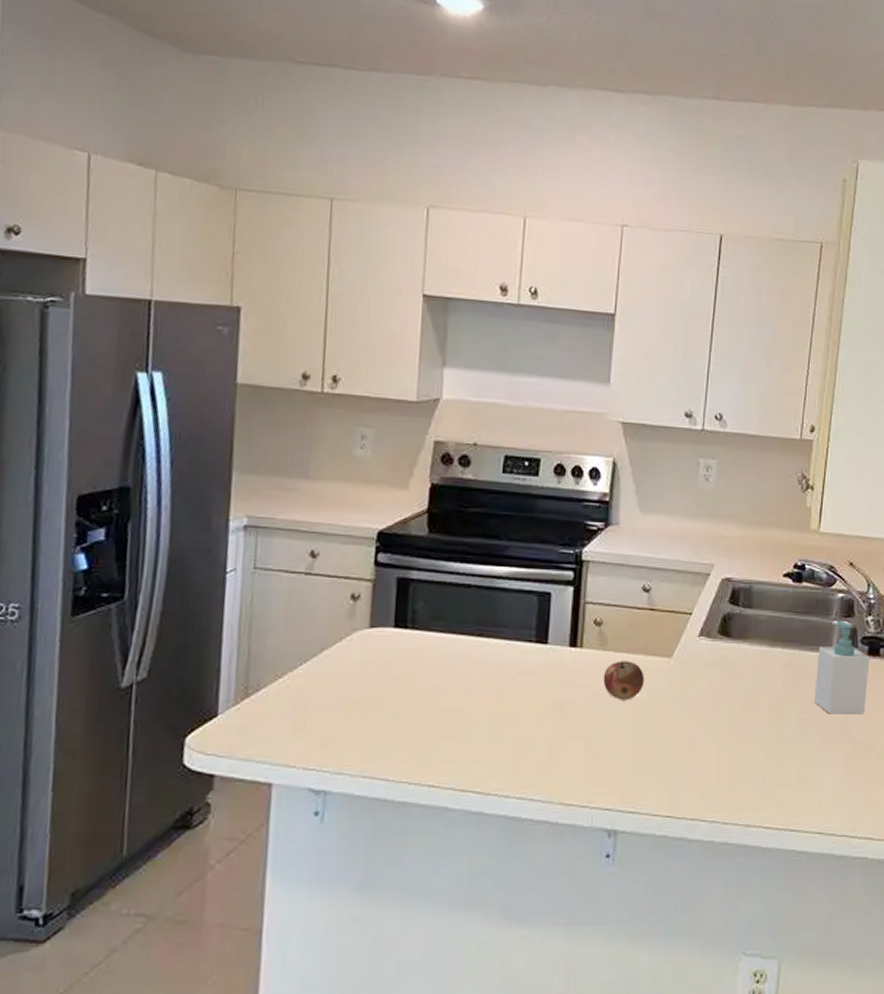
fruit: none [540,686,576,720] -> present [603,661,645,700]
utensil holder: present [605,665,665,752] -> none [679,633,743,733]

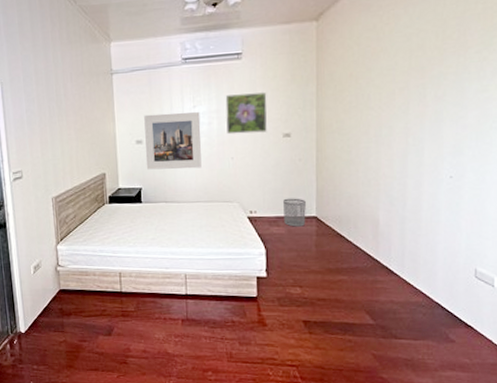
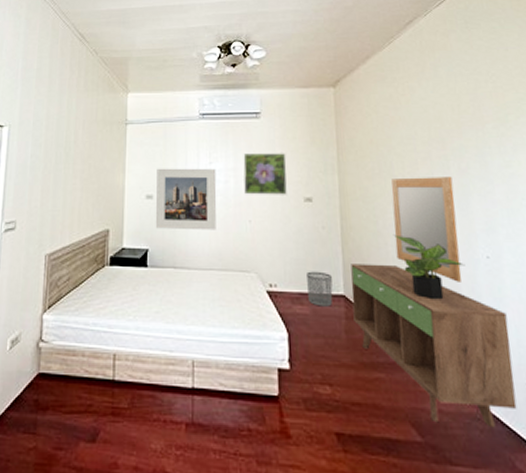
sideboard: none [323,188,460,312] -> present [351,264,517,428]
potted plant: none [364,162,429,216] -> present [393,234,465,300]
home mirror: none [366,105,427,200] -> present [391,177,462,282]

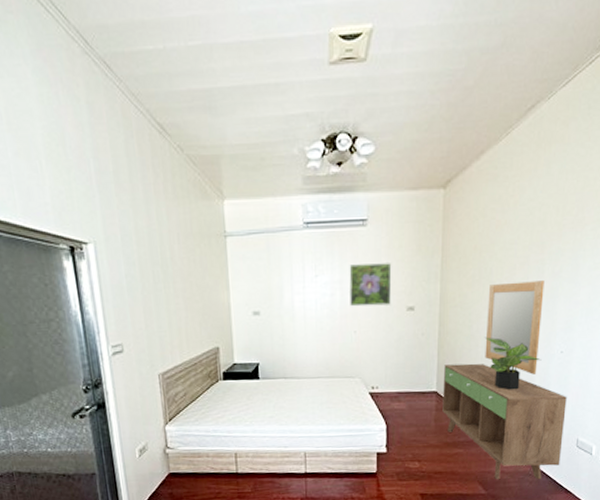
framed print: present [155,168,217,231] -> none [262,282,323,344]
waste bin: present [307,271,333,307] -> none [405,373,427,402]

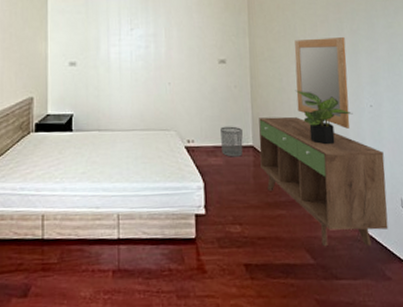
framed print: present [349,263,392,307] -> none [162,19,203,59]
waste bin: none [405,373,427,402] -> present [220,126,243,157]

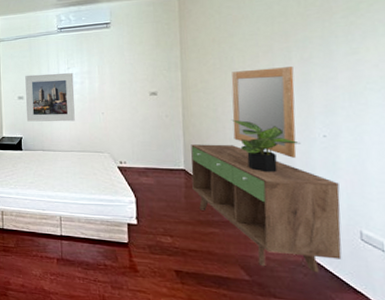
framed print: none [79,34,138,94] -> present [25,73,75,122]
waste bin: present [220,126,243,157] -> none [152,151,175,178]

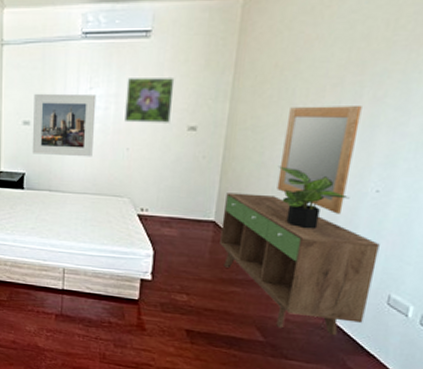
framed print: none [96,56,134,93] -> present [124,78,175,123]

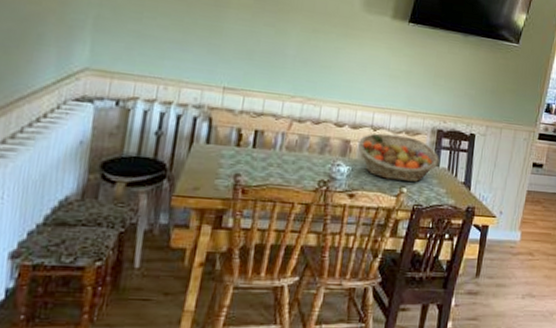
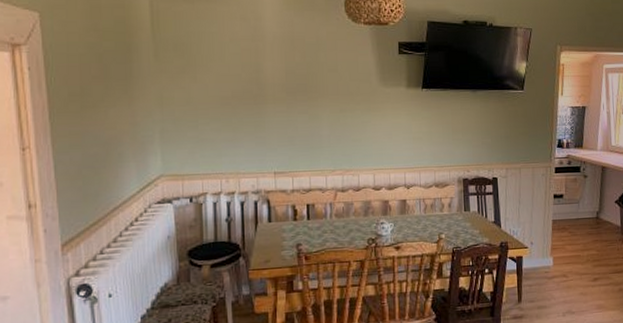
fruit basket: present [358,133,439,182] -> none [396,189,469,229]

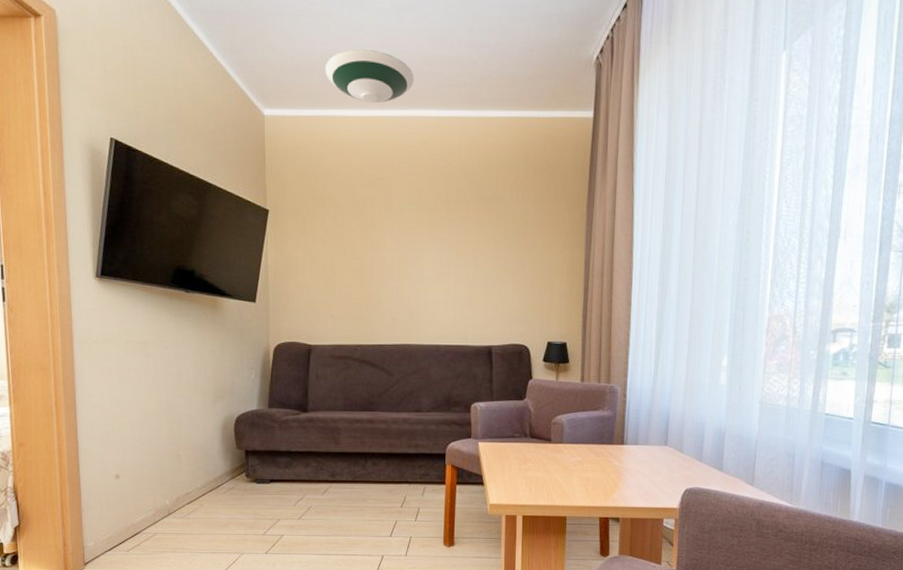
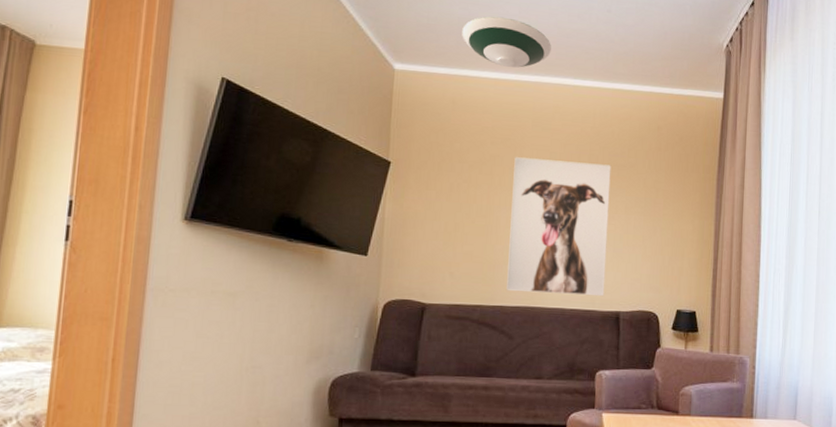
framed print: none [384,197,479,332] -> present [506,157,611,297]

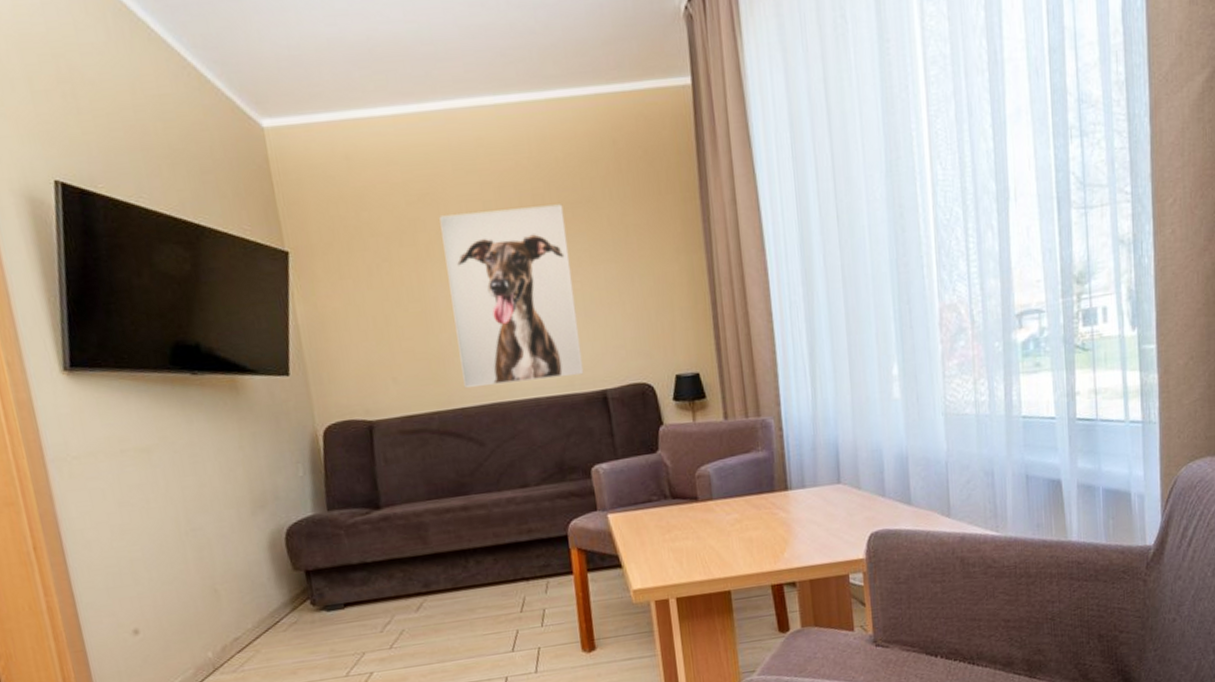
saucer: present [462,16,551,68] -> none [335,25,456,96]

**PROBLEM**.
Leave out the pictures, and write out exactly the lines from the one containing "framed print: none [96,56,134,93]" through the last line of the listing, both included.

**THE ANSWER**.
framed print: none [96,56,134,93] -> present [124,78,175,123]

fruit basket: present [358,133,439,182] -> none [396,189,469,229]

framed print: none [384,197,479,332] -> present [506,157,611,297]

saucer: present [462,16,551,68] -> none [335,25,456,96]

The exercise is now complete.